_ACTIVITY_
All of the entries are to be repeated exactly, with no pictures included.
---------- DATASET ENTRIES
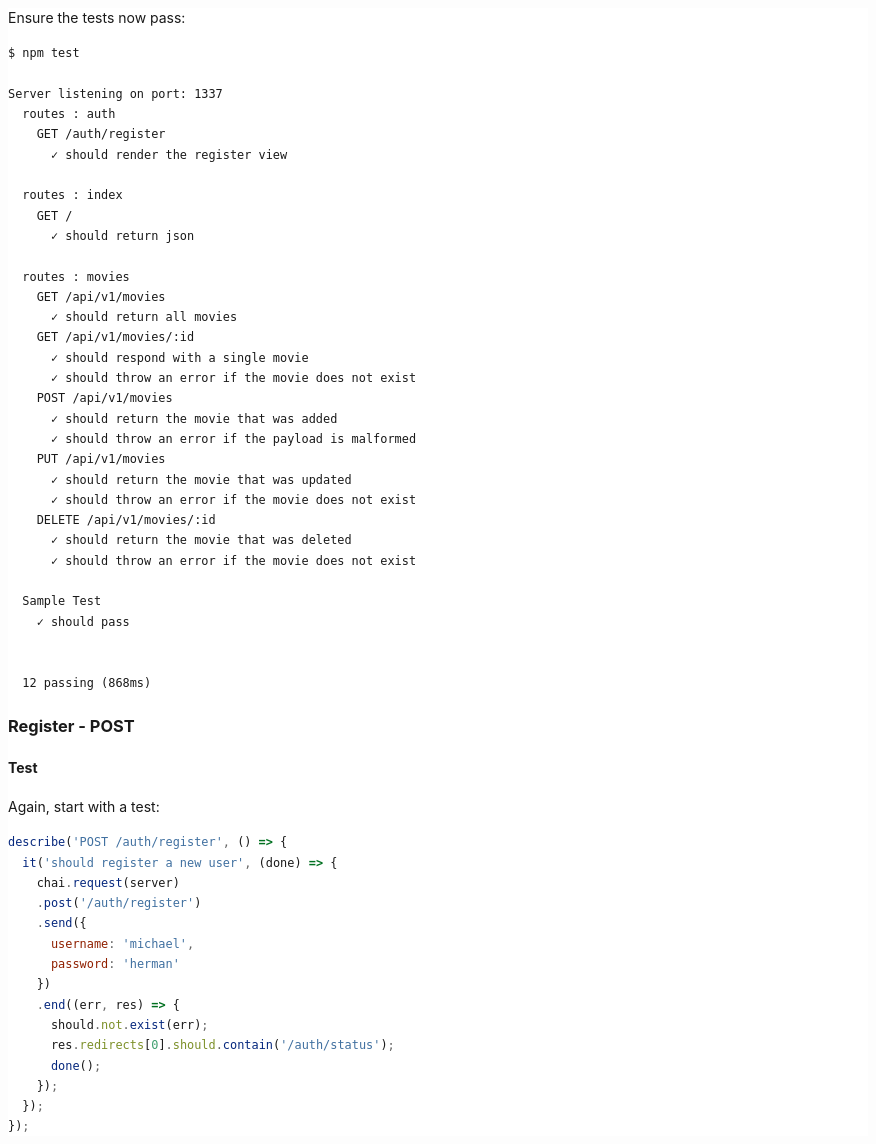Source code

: Ensure the tests now pass:

```
$ npm test

Server listening on port: 1337
  routes : auth
    GET /auth/register
      ✓ should render the register view

  routes : index
    GET /
      ✓ should return json

  routes : movies
    GET /api/v1/movies
      ✓ should return all movies
    GET /api/v1/movies/:id
      ✓ should respond with a single movie
      ✓ should throw an error if the movie does not exist
    POST /api/v1/movies
      ✓ should return the movie that was added
      ✓ should throw an error if the payload is malformed
    PUT /api/v1/movies
      ✓ should return the movie that was updated
      ✓ should throw an error if the movie does not exist
    DELETE /api/v1/movies/:id
      ✓ should return the movie that was deleted
      ✓ should throw an error if the movie does not exist

  Sample Test
    ✓ should pass


  12 passing (868ms)
```

### Register - POST

#### Test

Again, start with a test:

```javascript
describe('POST /auth/register', () => {
  it('should register a new user', (done) => {
    chai.request(server)
    .post('/auth/register')
    .send({
      username: 'michael',
      password: 'herman'
    })
    .end((err, res) => {
      should.not.exist(err);
      res.redirects[0].should.contain('/auth/status');
      done();
    });
  });
});
```
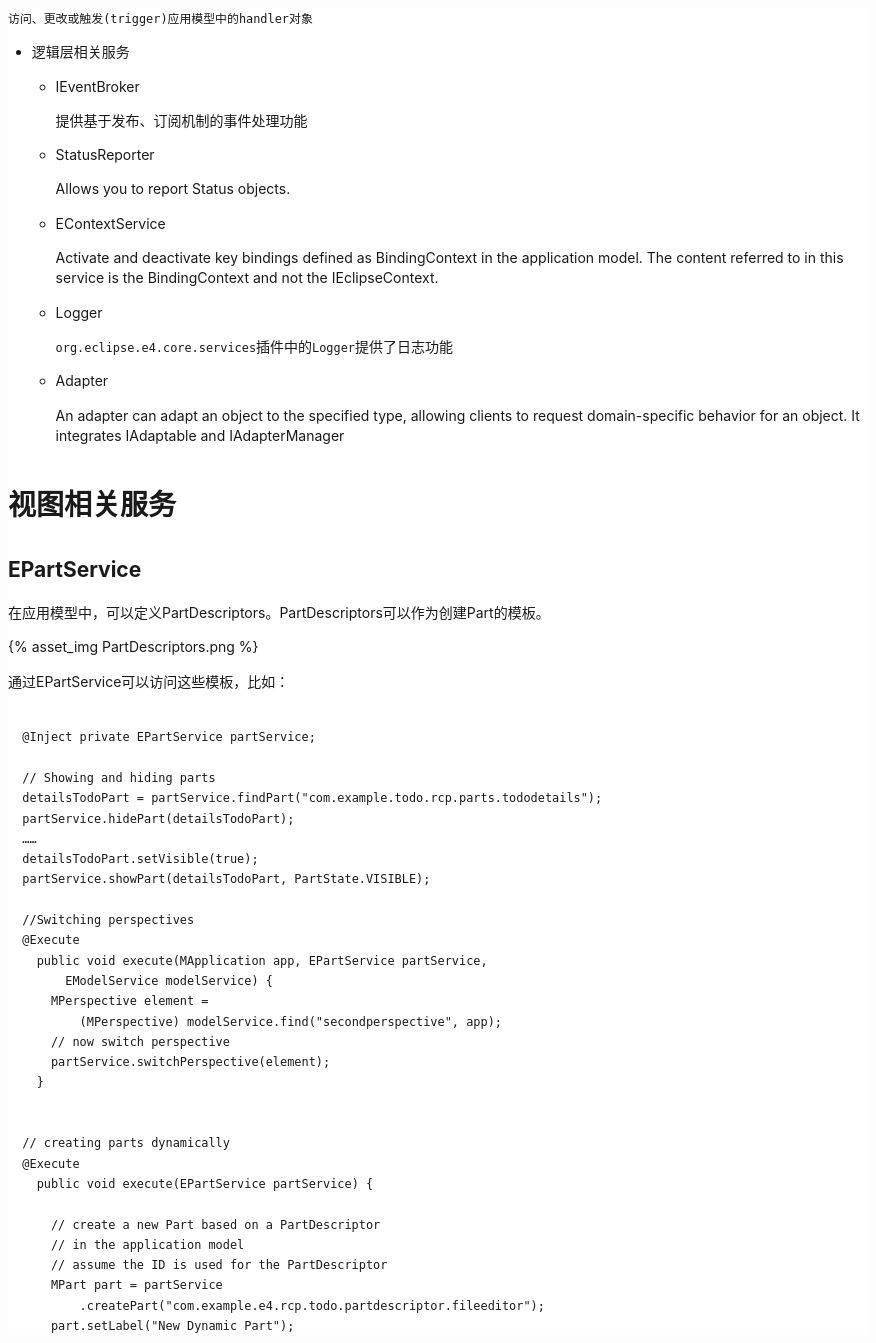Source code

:   	访问、更改或触发(trigger)应用模型中的handler对象


+ 逻辑层相关服务

  - IEventBroker

    提供基于发布、订阅机制的事件处理功能

  - StatusReporter

    Allows you to report Status objects.

  - EContextService

    Activate and deactivate key bindings defined as BindingContext in the application model. The content referred to in this service is the BindingContext and not the IEclipseContext.

  - Logger

    `org.eclipse.e4.core.services`插件中的`Logger`提供了日志功能

  - Adapter

    An adapter can adapt an object to the specified type, allowing clients to request domain-specific behavior for an object. It integrates IAdaptable and IAdapterManager


# 视图相关服务

## EPartService

在应用模型中，可以定义PartDescriptors。PartDescriptors可以作为创建Part的模板。

{% asset_img PartDescriptors.png  %}

通过EPartService可以访问这些模板，比如：

```

  @Inject private EPartService partService;

  // Showing and hiding parts
  detailsTodoPart = partService.findPart("com.example.todo.rcp.parts.tododetails");
  partService.hidePart(detailsTodoPart);
  ……
  detailsTodoPart.setVisible(true);
  partService.showPart(detailsTodoPart, PartState.VISIBLE);

  //Switching perspectives
  @Execute
    public void execute(MApplication app, EPartService partService,
        EModelService modelService) {
      MPerspective element =
          (MPerspective) modelService.find("secondperspective", app);
      // now switch perspective
      partService.switchPerspective(element);
    }


  // creating parts dynamically
  @Execute
    public void execute(EPartService partService) {

      // create a new Part based on a PartDescriptor
      // in the application model
      // assume the ID is used for the PartDescriptor
      MPart part = partService
          .createPart("com.example.e4.rcp.todo.partdescriptor.fileeditor");
      part.setLabel("New Dynamic Part");
```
--------------------
_EXERCISE RESULT_
Source code

: Ensure the tests now pass:

```
$ npm test

Server listening on port: 1337
  routes : auth
    GET /auth/register
      ✓ should render the register view

  routes : index
    GET /
      ✓ should return json

  routes : movies
    GET /api/v1/movies
      ✓ should return all movies
    GET /api/v1/movies/:id
      ✓ should respond with a single movie
      ✓ should throw an error if the movie does not exist
    POST /api/v1/movies
      ✓ should return the movie that was added
      ✓ should throw an error if the payload is malformed
    PUT /api/v1/movies
      ✓ should return the movie that was updated
      ✓ should throw an error if the movie does not exist
    DELETE /api/v1/movies/:id
      ✓ should return the movie that was deleted
      ✓ should throw an error if the movie does not exist

  Sample Test
    ✓ should pass


  12 passing (868ms)
```

### Register - POST

#### Test

Again, start with a test:

```javascript
describe('POST /auth/register', () => {
  it('should register a new user', (done) => {
    chai.request(server)
    .post('/auth/register')
    .send({
      username: 'michael',
      password: 'herman'
    })
    .end((err, res) => {
      should.not.exist(err);
      res.redirects[0].should.contain('/auth/status');
      done();
    });
  });
});
```
Source code

:   	访问、更改或触发(trigger)应用模型中的handler对象


+ 逻辑层相关服务

  - IEventBroker

    提供基于发布、订阅机制的事件处理功能

  - StatusReporter

    Allows you to report Status objects.

  - EContextService

    Activate and deactivate key bindings defined as BindingContext in the application model. The content referred to in this service is the BindingContext and not the IEclipseContext.

  - Logger

    `org.eclipse.e4.core.services`插件中的`Logger`提供了日志功能

  - Adapter

    An adapter can adapt an object to the specified type, allowing clients to request domain-specific behavior for an object. It integrates IAdaptable and IAdapterManager


# 视图相关服务

## EPartService

在应用模型中，可以定义PartDescriptors。PartDescriptors可以作为创建Part的模板。

{% asset_img PartDescriptors.png  %}

通过EPartService可以访问这些模板，比如：

```

  @Inject private EPartService partService;

  // Showing and hiding parts
  detailsTodoPart = partService.findPart("com.example.todo.rcp.parts.tododetails");
  partService.hidePart(detailsTodoPart);
  ……
  detailsTodoPart.setVisible(true);
  partService.showPart(detailsTodoPart, PartState.VISIBLE);

  //Switching perspectives
  @Execute
    public void execute(MApplication app, EPartService partService,
        EModelService modelService) {
      MPerspective element =
          (MPerspective) modelService.find("secondperspective", app);
      // now switch perspective
      partService.switchPerspective(element);
    }


  // creating parts dynamically
  @Execute
    public void execute(EPartService partService) {

      // create a new Part based on a PartDescriptor
      // in the application model
      // assume the ID is used for the PartDescriptor
      MPart part = partService
          .createPart("com.example.e4.rcp.todo.partdescriptor.fileeditor");
      part.setLabel("New Dynamic Part");
```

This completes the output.